Mit der Sonne kam gute Laune an die Ruhr

Bei der 17. Auflage des Drachenboot-Festival „Days of Thunder" hängten sich die Hobbysportler wieder mächtig rein, um die Konkurrenz auf dem Wasser hinter sich zu lassen.
Bei der 17. Auflage des Drachenboot-Festival „Days of Thunder" hängten sich die Hobbysportler wieder mächtig rein, um die Konkurrenz auf dem Wasser hinter sich zu lassen.
Foto: FUNKE Foto Services

Witten..  Ein voller Erfolg waren die 17. „Days of Thunder“ des Kanu-Club Witten auf der Ruhr. 80 Teams hatten für die legendäre Veranstaltung gemeldet und verwandelten das Gelände des KCW erneut zu einer Parallelwelt der Drachenbootsport-Verrückten. Die Zuschauer standen in Scharen am Streckenrand, um die Aktiven lautstark nach vorne zu peitschen.

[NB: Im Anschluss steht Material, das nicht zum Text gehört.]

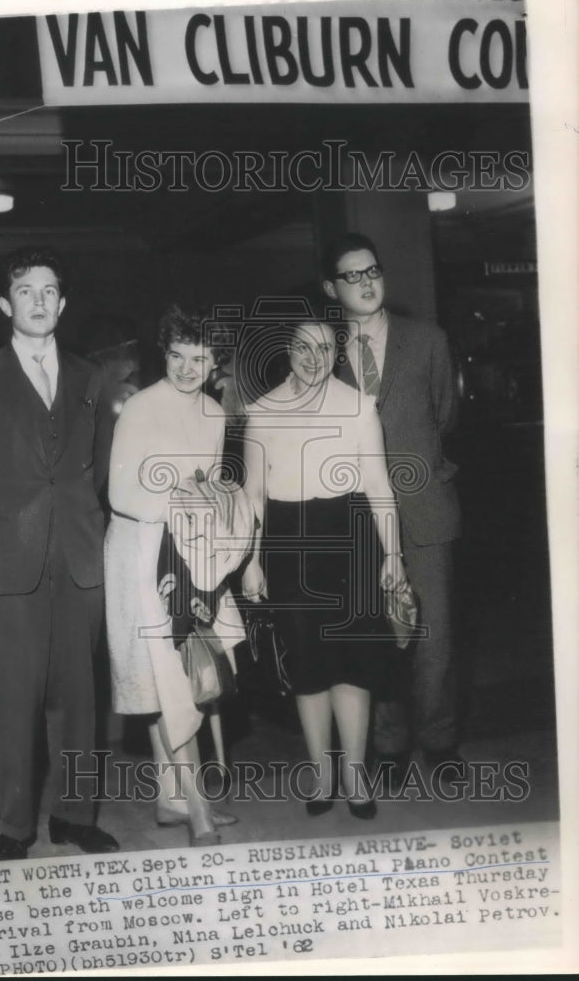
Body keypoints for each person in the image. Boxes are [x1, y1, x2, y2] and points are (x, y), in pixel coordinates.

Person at [0, 246, 119, 860]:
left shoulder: (91, 377)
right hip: (9, 559)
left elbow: (98, 467)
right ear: (4, 304)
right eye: (25, 291)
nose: (38, 302)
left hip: (79, 555)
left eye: (49, 291)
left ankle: (75, 816)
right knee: (12, 697)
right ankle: (15, 826)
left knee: (80, 697)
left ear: (62, 303)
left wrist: (72, 519)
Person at [242, 317, 407, 818]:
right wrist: (251, 561)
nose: (312, 359)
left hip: (350, 540)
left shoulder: (358, 406)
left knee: (353, 664)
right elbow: (252, 495)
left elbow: (380, 489)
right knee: (308, 665)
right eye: (301, 347)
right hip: (288, 543)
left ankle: (355, 772)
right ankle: (322, 772)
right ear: (286, 349)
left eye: (324, 349)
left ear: (337, 354)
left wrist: (393, 556)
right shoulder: (262, 410)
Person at [322, 231, 463, 784]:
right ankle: (389, 744)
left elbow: (446, 417)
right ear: (331, 289)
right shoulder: (323, 355)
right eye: (352, 276)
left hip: (426, 508)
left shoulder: (428, 341)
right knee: (375, 633)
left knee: (436, 636)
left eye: (372, 271)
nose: (366, 282)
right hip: (358, 517)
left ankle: (441, 740)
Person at [105, 303, 246, 847]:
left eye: (200, 357)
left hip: (192, 551)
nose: (188, 368)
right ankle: (198, 807)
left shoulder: (214, 414)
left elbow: (211, 489)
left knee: (194, 669)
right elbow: (121, 495)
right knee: (170, 677)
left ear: (215, 361)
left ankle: (170, 798)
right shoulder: (140, 408)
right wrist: (183, 501)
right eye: (177, 355)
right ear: (163, 353)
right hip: (141, 553)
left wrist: (209, 525)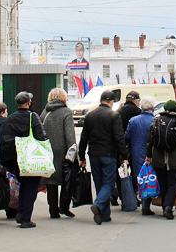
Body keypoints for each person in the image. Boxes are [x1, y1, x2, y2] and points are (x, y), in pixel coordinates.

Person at [77, 89, 128, 225]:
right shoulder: (113, 115)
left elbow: (84, 137)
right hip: (109, 154)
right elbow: (119, 137)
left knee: (99, 184)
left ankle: (104, 215)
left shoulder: (90, 115)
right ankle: (98, 204)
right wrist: (124, 155)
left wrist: (81, 156)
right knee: (109, 184)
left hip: (93, 154)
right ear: (111, 102)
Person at [0, 91, 47, 228]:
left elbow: (5, 140)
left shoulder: (11, 119)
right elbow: (42, 137)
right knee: (31, 187)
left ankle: (20, 213)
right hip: (32, 157)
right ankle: (26, 218)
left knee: (22, 185)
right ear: (29, 103)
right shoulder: (33, 117)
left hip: (16, 158)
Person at [41, 88, 77, 219]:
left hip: (47, 150)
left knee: (51, 180)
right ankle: (64, 207)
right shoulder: (66, 112)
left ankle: (53, 210)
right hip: (62, 151)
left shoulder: (45, 112)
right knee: (66, 179)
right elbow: (69, 134)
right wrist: (73, 151)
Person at [124, 99, 155, 215]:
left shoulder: (133, 120)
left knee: (138, 176)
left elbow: (126, 137)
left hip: (136, 152)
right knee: (150, 177)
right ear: (152, 108)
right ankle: (146, 205)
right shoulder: (155, 121)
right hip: (151, 154)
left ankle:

Dabei hatte das Spektakel zunächst unter gar keinem guten Stern gestanden, am Samstagmorgen machten sich dicke Wolken über der Ruhr breit - der erste Regen ließ nicht lange auf sich warten. Doch den Ehrgeiz und die Lust auf das Paddeln konnte das kühle Nass von oben nicht bremsen. „Fritz-Walter-Wetter - genau so mag ich es“, nahm Sebastian vom Team „Nichtschwimmer“ die Verhältnisse einfach mit Humor. Und es dauerte nicht lange, ehe die Teilnehmer und Zuschauer für ihre Robustheit belohnt wurden. Mehr und mehr lockerte sich die Wolkendecke auf und die Sonne machte sich breit.

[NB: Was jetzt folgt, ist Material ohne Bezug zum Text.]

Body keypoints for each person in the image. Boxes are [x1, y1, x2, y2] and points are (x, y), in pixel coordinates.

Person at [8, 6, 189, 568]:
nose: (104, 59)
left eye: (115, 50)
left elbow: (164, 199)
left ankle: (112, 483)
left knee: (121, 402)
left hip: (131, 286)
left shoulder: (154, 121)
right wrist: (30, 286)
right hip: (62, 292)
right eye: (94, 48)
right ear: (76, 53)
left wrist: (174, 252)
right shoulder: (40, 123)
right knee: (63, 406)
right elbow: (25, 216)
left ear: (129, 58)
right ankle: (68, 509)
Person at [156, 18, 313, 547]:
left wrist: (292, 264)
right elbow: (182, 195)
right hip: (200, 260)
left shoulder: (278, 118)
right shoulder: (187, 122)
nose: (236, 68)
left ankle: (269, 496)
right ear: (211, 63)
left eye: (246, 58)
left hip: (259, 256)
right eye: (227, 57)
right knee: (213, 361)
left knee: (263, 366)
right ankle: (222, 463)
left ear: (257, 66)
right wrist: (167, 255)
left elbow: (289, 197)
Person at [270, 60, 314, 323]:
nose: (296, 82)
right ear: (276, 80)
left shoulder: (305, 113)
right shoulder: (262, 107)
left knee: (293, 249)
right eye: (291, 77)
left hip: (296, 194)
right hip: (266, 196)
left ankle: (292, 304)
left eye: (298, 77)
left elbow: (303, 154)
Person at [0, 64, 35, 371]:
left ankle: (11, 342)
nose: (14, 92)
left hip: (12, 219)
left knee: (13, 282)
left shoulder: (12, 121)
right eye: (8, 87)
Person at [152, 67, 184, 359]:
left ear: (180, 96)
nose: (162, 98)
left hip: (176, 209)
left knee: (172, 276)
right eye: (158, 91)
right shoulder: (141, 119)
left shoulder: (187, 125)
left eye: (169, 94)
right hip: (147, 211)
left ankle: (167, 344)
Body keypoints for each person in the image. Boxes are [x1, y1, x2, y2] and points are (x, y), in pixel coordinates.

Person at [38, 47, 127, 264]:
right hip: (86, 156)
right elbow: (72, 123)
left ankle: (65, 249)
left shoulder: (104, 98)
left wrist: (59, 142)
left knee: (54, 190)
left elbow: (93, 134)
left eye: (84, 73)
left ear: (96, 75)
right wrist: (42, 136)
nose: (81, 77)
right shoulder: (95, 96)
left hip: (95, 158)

Traditionell war das Geschehen auf dem Wasser jedoch wieder nur ein kleiner Randaspekt. Denn sich einfach in ein Boot setzen und schnell paddeln, das kann ja jeder. So übertrumpften sich die Aktiven gegenseitig mit ihren kreativen Outfits. Spartaner, Piraten, Boxer, Judoka, Football-Spielerinnen, Zwerge - die Liste der Verkleidungen konnte sich mehr als sehen lassen. Auch der Zeltplatz bot einen ganz besonderen Anblick. Statt einfachen Zelten hatten sich etliche Sportler extrem viel Mühe mit ihren Behausungen gegeben, die schon fast an Städte erinnerten. Den Vogel schossen die „Söhne Siegfrieds“ ab, die ihre Unterkunft zum Verwechseln ähnlich an die legendäre Hamburger Box-Kneipe „Zur Ritze“ anlehnten.

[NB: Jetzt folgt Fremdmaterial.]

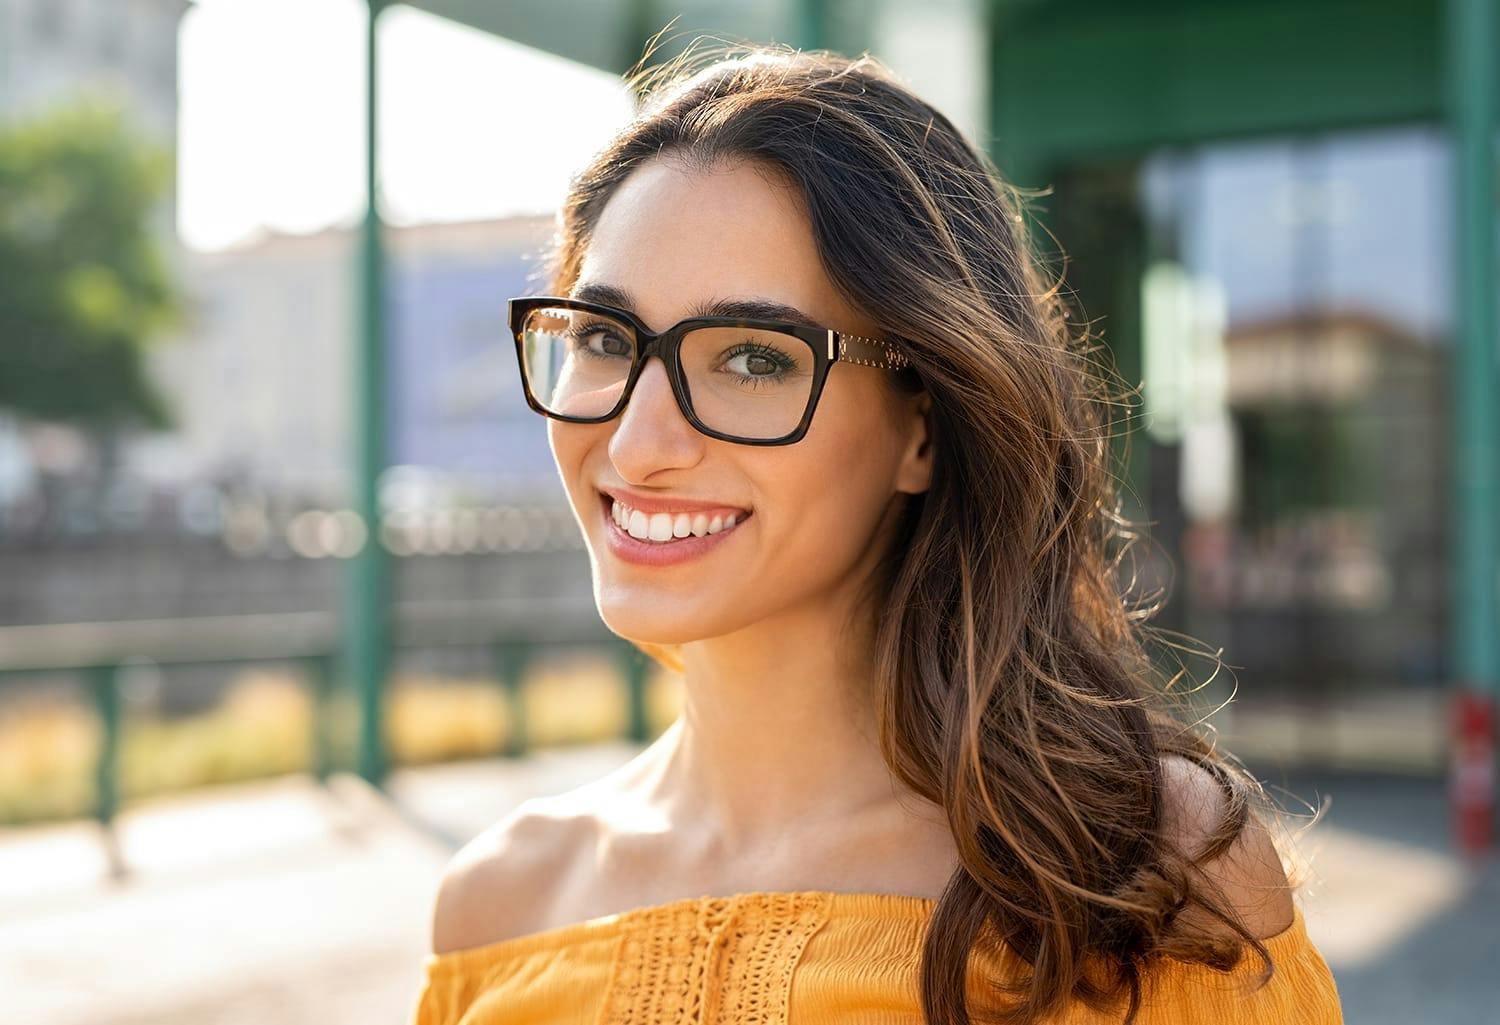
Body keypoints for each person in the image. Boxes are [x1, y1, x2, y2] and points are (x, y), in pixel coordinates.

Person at [407, 41, 1344, 1025]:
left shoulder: (1144, 881)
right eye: (603, 339)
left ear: (923, 427)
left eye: (753, 360)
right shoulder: (494, 912)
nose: (637, 444)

Während sich die Teams während der Rennen mit allem gebotenen Ehrgeiz duellierten, stand in den Pausen ganz die „Völkerverständigung“ auf dem Programm. Denn letztendlich schielten zwar fast alle Teams auf einen Platz in den Endläufen, ohne die gesellige Atmosphäre und mannschaftsübergreifende Aktivitäten wären die „Days of Thunder“ wohl nur die Hälfte wert. Gerade in den Abendstunden am Samstag nutzte man die Party mit der Band „Simple Beatz“ für ein geselliges Beisammensein. So war das ein oder andere müde Gesicht am Sonntag nicht zu übersehen.

Der KCW wurde bei der Veranstaltung von befreundeten Drachenboot-Teams aus ganz Deutschland unterstützt. Insgesamt sorgten weit über 100 Helfer für einen reibungslosen Ablauf. Dirk Riedel wurde nach zehn Jahren aus dem Organisationsteam verabschiedet, für ihn übernimmt Felix Krampe.

In den Finals am Sonntag zeigte sich die Leistungsdichte der Teams. Mit bloßem Auge war beim Zieleinlauf kaum auszumachen, wer die Nase vorne hatte. In der Fun-Klasse setzten sich „JD-Neuhaus-Dragons“ die Krone auf, im Funsport-Bereich ging der Sieg an die Thunderdragons. Bei den Damen wurden die „Hausdrachen“ für ihre jahrelangen Mühen belohnt. „Das ist unser erster Sieg“, freute sich Teammitglied Michaela. In der Sport-Konkurrenz gewannen die Gießener Schlammbeiser United Sport und die „Stechende Lahnrosen“ (Damen).